- _Brief_
Copy out every line of the records below verbatim, in the same order and with the same spelling and punctuation.

• • • • • • •

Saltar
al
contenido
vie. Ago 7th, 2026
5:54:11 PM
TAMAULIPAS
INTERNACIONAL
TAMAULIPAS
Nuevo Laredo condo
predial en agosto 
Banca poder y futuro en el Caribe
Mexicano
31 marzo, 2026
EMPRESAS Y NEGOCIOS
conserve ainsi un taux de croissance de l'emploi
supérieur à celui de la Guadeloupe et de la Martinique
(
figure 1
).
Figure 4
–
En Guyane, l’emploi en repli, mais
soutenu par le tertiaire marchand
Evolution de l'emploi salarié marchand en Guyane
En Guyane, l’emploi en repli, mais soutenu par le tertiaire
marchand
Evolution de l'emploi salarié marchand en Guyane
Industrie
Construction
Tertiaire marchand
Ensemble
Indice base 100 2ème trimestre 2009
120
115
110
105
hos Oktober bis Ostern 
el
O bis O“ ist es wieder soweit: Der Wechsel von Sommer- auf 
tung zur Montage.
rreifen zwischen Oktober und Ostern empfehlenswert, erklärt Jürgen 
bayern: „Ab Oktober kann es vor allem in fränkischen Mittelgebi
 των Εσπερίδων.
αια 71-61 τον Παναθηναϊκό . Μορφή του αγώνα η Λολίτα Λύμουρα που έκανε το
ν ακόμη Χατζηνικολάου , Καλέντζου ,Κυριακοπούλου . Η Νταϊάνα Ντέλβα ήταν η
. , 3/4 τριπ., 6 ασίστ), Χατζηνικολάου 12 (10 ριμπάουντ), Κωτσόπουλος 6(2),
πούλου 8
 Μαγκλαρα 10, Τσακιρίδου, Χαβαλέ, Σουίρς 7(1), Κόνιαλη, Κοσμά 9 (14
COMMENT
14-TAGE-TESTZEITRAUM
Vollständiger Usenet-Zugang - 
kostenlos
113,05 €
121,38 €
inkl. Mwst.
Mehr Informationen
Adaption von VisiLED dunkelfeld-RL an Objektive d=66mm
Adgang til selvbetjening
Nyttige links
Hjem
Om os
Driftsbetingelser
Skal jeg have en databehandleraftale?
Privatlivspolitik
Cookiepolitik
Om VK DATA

• • • • • • •

- _Task answer_
Saltar
al
contenido
vie. Ago 7th, 2026
5:54:11 PM
TAMAULIPAS
INTERNACIONAL
TAMAULIPAS
Nuevo Laredo condo
predial en agosto 
Banca poder y futuro en el Caribe
Mexicano
31 marzo, 2026
EMPRESAS Y NEGOCIOS
conserve ainsi un taux de croissance de l'emploi
supérieur à celui de la Guadeloupe et de la Martinique
(
figure 1
).
Figure 4
–
En Guyane, l’emploi en repli, mais
soutenu par le tertiaire marchand
Evolution de l'emploi salarié marchand en Guyane
En Guyane, l’emploi en repli, mais soutenu par le tertiaire
marchand
Evolution de l'emploi salarié marchand en Guyane
Industrie
Construction
Tertiaire marchand
Ensemble
Indice base 100 2ème trimestre 2009
120
115
110
105
hos Oktober bis Ostern 
el
O bis O“ ist es wieder soweit: Der Wechsel von Sommer- auf 
tung zur Montage.
rreifen zwischen Oktober und Ostern empfehlenswert, erklärt Jürgen 
bayern: „Ab Oktober kann es vor allem in fränkischen Mittelgebi
 των Εσπερίδων.
αια 71-61 τον Παναθηναϊκό . Μορφή του αγώνα η Λολίτα Λύμουρα που έκανε το
ν ακόμη Χατζηνικολάου , Καλέντζου ,Κυριακοπούλου . Η Νταϊάνα Ντέλβα ήταν η
. , 3/4 τριπ., 6 ασίστ), Χατζηνικολάου 12 (10 ριμπάουντ), Κωτσόπουλος 6(2),
πούλου 8
 Μαγκλαρα 10, Τσακιρίδου, Χαβαλέ, Σουίρς 7(1), Κόνιαλη, Κοσμά 9 (14
COMMENT
14-TAGE-TESTZEITRAUM
Vollständiger Usenet-Zugang - 
kostenlos
113,05 €
121,38 €
inkl. Mwst.
Mehr Informationen
Adaption von VisiLED dunkelfeld-RL an Objektive d=66mm
Adgang til selvbetjening
Nyttige links
Hjem
Om os
Driftsbetingelser
Skal jeg have en databehandleraftale?
Privatlivspolitik
Cookiepolitik
Om VK DATA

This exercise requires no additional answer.